Originally Posted by
Sunsettommy
Try this chart on them, it might finish them off:
This is a misleading set of graphs, out of date, and incorrect. The temperature record was based on 1 location in Greenland using oxygen isotope ratios, so a direct temperature wasn't measured. The
oxygen 18 isotope based temperature reconstruction only extends to the year 1880 - not the present. An observational temperature record extending fro 1880 to the present needs to be connected to
the oxygen isotope proxy record. Most of the modern warming isn't shown in the graph
https://www.desmogblog.com/2019/03/0...climate-change
" The GISP2 reconstruction changes the relationship between 18O and temperatures by a factor of two during the Holocene, while more recent reconstructions keep it constant. Similarly, elevation change influences 18O records. The old GISP2 reconstruction did not take elevation changes into account."
Scientists reconstructing past Greenland temperatures now use estimates from many different ice cores, which reduces the uncertainties associated with any single one and gives a more accurate picture of changes over Greenland as a whole.
Alley made this point explicitly, telling Revkin:“So, what do we get from GISP2? Alone, not an immense amount.
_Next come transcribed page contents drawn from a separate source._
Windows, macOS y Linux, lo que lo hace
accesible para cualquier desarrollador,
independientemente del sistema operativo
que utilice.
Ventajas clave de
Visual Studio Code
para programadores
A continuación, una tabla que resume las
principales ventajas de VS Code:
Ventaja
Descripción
With the other Greenland ice cores… and compared to additional records from elsewhere, an immense amount… Using GISP2 data to argue against global warming is, well, stupid, or misguided, or misled, or something, but surely not scientifically sensible.”
https://www.desmogblog.com/2019/03/0...climate-change
A misleading graph purporting to show that past changes in Greenland’s temperatures dwarf modern climate change has been circling the internet since at least 2010.
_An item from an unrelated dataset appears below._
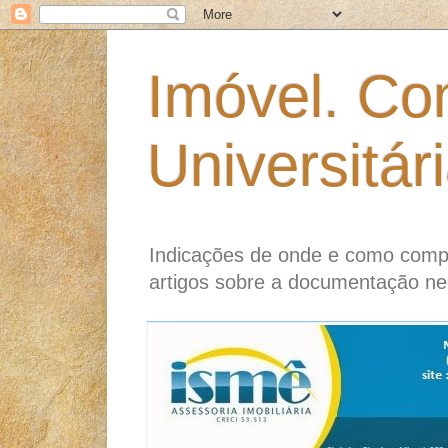
Imóvel. Co
Universitár
Indicações de onde e como compr
artigos sobre a documentação ne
Based on an early Greenland ice core record produced back in 1997, versions of the graph have, variously, mislabeled the x-axis, excluded the modern observational temperature record and conflated a single location in Greenland with the whole world.
More recently, researchers have drilled numerous additional ice cores throughout Greenland and produced an updated estimate past Greenland temperatures.
This modern temperature reconstruction, combined with observational records over the past century, shows that current temperatures in Greenland are warmer than any period in the past 2,000 years. That said, they are likely still cooler than during the early part of the current geological epoch — the Holocene — which started around 11,000 years ago.